▸ **Fragmento de página**
*-*-*
La izquierda española siempre ha sido muy antiamericana, más del padrecito Stalin que del tío Sam, más del Gulag que de Disneylandia, más de Quilapayún que de Sinatra. También el franquismo era más del Eje que de la Quinta Avenida, hasta que Eisenhower, aquel presidente de una mediocridad "afable y dinámica", como le describió Churchill, desembarcó en la Gran Vía (Avenida de José Antonio) y nos propinó una puñado de calderilla que le había sobrado del 'plan Marshall'. Franco se hizo la foto junto al héroe de Normandía, y pasamos de "os recibimos que alegría" a "amigos para siempre".
*-*-*
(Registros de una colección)
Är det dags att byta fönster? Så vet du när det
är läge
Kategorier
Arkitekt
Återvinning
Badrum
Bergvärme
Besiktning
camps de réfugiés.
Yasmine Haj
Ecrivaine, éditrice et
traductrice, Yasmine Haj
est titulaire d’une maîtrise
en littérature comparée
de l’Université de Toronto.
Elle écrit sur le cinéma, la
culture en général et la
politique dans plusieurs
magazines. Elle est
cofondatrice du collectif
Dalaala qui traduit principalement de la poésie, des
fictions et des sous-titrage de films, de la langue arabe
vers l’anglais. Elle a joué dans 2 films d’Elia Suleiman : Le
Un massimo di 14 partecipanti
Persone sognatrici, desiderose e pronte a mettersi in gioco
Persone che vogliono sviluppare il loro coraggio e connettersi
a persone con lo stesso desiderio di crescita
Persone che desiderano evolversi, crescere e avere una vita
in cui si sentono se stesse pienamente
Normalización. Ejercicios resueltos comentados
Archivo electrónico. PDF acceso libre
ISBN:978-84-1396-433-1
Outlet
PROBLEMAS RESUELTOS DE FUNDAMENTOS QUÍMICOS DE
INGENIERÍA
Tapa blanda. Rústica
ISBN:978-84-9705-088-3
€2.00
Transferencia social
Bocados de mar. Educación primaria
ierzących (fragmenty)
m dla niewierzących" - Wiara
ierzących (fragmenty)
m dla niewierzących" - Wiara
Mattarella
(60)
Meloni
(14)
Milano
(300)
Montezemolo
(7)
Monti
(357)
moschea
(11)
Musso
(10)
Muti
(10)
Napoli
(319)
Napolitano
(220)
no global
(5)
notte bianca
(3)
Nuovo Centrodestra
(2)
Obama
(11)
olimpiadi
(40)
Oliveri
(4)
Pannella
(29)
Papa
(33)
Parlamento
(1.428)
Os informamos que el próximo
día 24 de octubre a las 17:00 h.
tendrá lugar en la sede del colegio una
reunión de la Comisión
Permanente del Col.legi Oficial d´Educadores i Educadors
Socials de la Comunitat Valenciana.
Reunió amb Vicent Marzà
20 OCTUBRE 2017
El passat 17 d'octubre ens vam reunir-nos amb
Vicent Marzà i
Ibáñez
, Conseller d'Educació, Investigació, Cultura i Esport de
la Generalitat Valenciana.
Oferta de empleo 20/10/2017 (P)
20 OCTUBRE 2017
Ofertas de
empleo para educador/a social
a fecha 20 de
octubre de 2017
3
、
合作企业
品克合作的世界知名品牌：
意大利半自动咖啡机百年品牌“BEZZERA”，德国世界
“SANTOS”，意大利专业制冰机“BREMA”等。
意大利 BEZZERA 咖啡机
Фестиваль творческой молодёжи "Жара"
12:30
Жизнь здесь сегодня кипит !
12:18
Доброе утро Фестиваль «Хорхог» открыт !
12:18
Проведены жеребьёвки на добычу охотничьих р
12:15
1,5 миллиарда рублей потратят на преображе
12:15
*-*-*
▸ **Preguntas del ejercicio**
1. Presenta como tabla Markdown el tramo del listado que va desde su comienzo hasta la línea que contiene "Normalización. Ejercicios resueltos", ambos extremos incluidos. Usa las columnas «n.º» y «Línea», numera cada fila y omite las líneas en blanco.
2. Escribe la continuación del fragmento sobre el antiamericanismo de la izquierda española a partir de su última frase.

▸ **Respuestas numeradas**
1.
| n.º | Línea |
|---|---|
| 1 | Är det dags att byta fönster? Så vet du när det |
| 2 | är läge |
| 3 | Kategorier |
| 4 | Arkitekt |
| 5 | Återvinning |
| 6 | Badrum |
| 7 | Bergvärme |
| 8 | Besiktning |
| 9 | camps de réfugiés. |
| 10 | Yasmine Haj |
| 11 | Ecrivaine, éditrice et |
| 12 | traductrice, Yasmine Haj |
| 13 | est titulaire d’une maîtrise |
| 14 | en littérature comparée |
| 15 | de l’Université de Toronto. |
| 16 | Elle écrit sur le cinéma, la |
| 17 | culture en général et la |
| 18 | politique dans plusieurs |
| 19 | magazines. Elle est |
| 20 | cofondatrice du collectif |
| 21 | Dalaala qui traduit principalement de la poésie, des |
| 22 | fictions et des sous-titrage de films, de la langue arabe |
| 23 | vers l’anglais. Elle a joué dans 2 films d’Elia Suleiman : Le |
| 24 | Un massimo di 14 partecipanti |
| 25 | Persone sognatrici, desiderose e pronte a mettersi in gioco |
| 26 | Persone che vogliono sviluppare il loro coraggio e connettersi |
| 27 | a persone con lo stesso desiderio di crescita |
| 28 | Persone che desiderano evolversi, crescere e avere una vita |
| 29 | in cui si sentono se stesse pienamente |
| 30 | Normalización. Ejercicios resueltos comentados |

2.
La izquierda, no. Sigue atornillada al sectarismo visceral de Vázquez Montalbán, como Zapatero se atornilló a su silla cuando desfilaban las barras y estrellas por la Castellana. Una especie de afección adolescente que se antoja incurable. Pedro Sánchez es de los de Zapatero, esquivo y renuente ante el amigo americano. En tiempos de Obama, la animadversión se atenuó levemente, pero ahora, con Donald Trump, ha revivido con la fuerza explosiva de las gramíneas en primavera. Cabe recordar que Sánchez le prodigaba siempre una buena sarta de insultos en los tiempos en los que recorría España en un utilitario para recuperar el cetro de Ferraz. Hablaba entonces de un tipo que "cierra sus fronteras a los musulmanes sólo por hecho de serlo, que va a levantar un muro de dolor con México, que le ha arrebatado la cobertura sanitaria a 40 millones de compatriotas...". Así hablaba Sánchez hace tan sólo un rato, como quien dice. Su opinión sobre Trump posiblemente no ha cambiado.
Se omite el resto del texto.